→ Work to be completed
Please state in a single number how many lines of the entries below include the word "that".
......
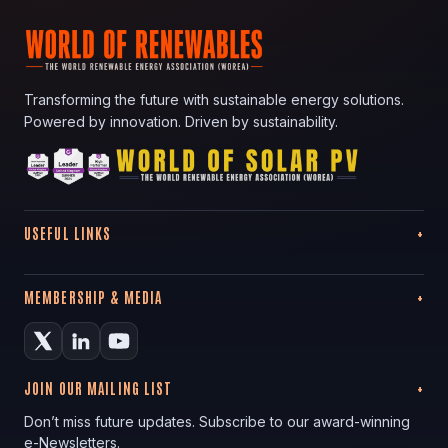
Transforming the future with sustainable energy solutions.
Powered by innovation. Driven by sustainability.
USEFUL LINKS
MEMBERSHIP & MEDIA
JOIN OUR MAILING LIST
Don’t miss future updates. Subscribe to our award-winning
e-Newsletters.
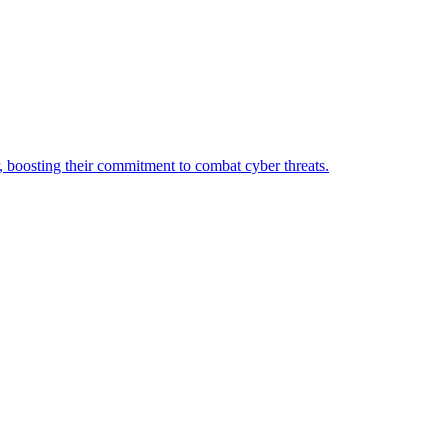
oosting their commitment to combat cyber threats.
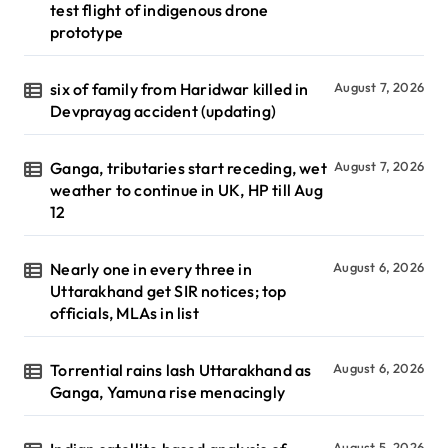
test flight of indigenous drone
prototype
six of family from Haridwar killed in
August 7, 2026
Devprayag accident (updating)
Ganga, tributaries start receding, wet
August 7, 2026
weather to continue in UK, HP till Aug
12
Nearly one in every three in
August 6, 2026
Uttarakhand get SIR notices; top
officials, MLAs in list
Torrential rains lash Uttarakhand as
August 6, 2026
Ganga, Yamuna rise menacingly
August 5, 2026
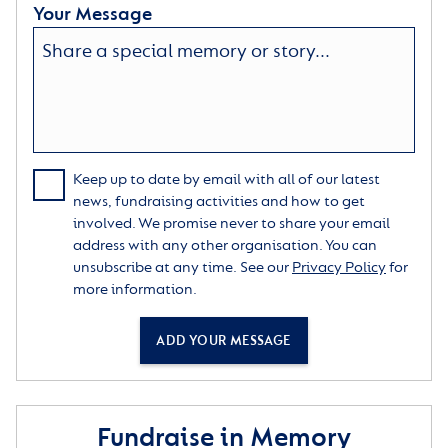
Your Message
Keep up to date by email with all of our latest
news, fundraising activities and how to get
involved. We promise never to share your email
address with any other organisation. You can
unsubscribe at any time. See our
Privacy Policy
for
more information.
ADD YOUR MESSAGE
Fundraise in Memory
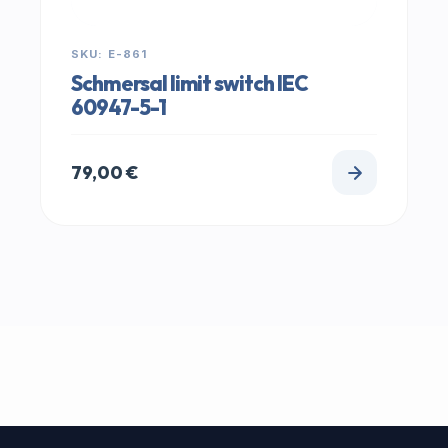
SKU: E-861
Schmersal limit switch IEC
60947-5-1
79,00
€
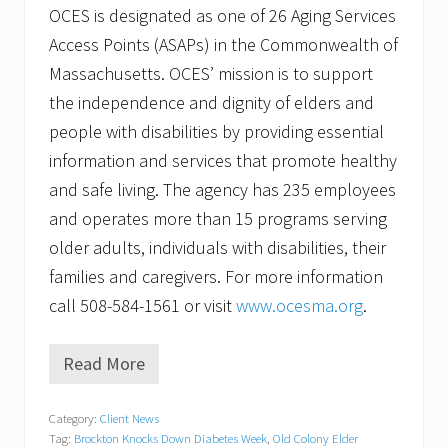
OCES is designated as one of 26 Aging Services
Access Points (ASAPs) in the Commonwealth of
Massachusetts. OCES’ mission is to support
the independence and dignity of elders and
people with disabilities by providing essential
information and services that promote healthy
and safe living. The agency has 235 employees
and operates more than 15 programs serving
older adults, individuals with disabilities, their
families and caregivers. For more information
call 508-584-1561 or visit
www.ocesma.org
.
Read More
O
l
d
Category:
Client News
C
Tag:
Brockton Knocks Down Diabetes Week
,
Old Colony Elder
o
......
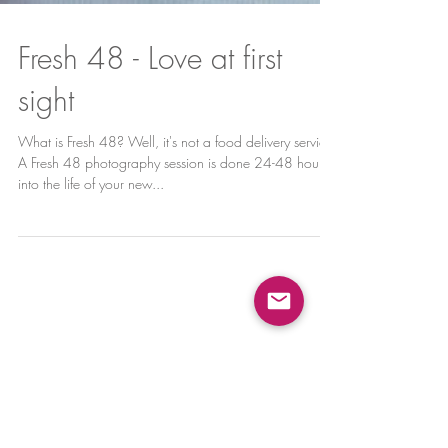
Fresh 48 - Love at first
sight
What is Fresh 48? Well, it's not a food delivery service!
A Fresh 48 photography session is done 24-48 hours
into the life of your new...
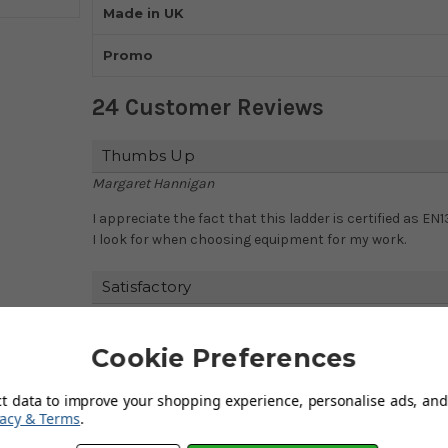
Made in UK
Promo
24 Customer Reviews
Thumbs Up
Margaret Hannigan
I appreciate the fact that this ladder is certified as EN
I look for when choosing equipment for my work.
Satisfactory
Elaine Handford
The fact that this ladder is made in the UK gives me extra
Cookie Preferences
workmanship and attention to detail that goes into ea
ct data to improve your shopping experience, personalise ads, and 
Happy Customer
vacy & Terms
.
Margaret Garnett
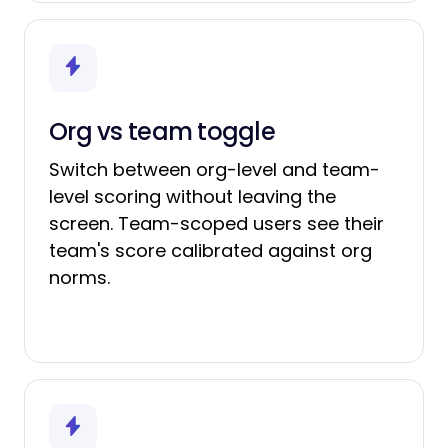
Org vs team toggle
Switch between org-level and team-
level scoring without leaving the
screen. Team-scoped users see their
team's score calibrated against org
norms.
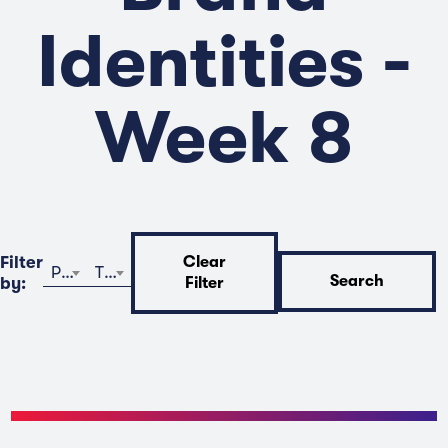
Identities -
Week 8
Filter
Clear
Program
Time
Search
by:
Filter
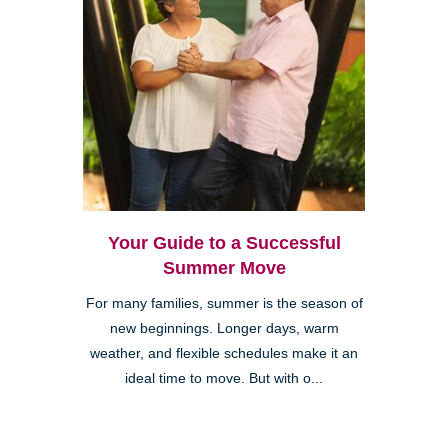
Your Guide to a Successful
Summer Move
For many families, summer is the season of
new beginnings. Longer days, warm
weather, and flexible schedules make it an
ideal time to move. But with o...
......
→ Exercise result
4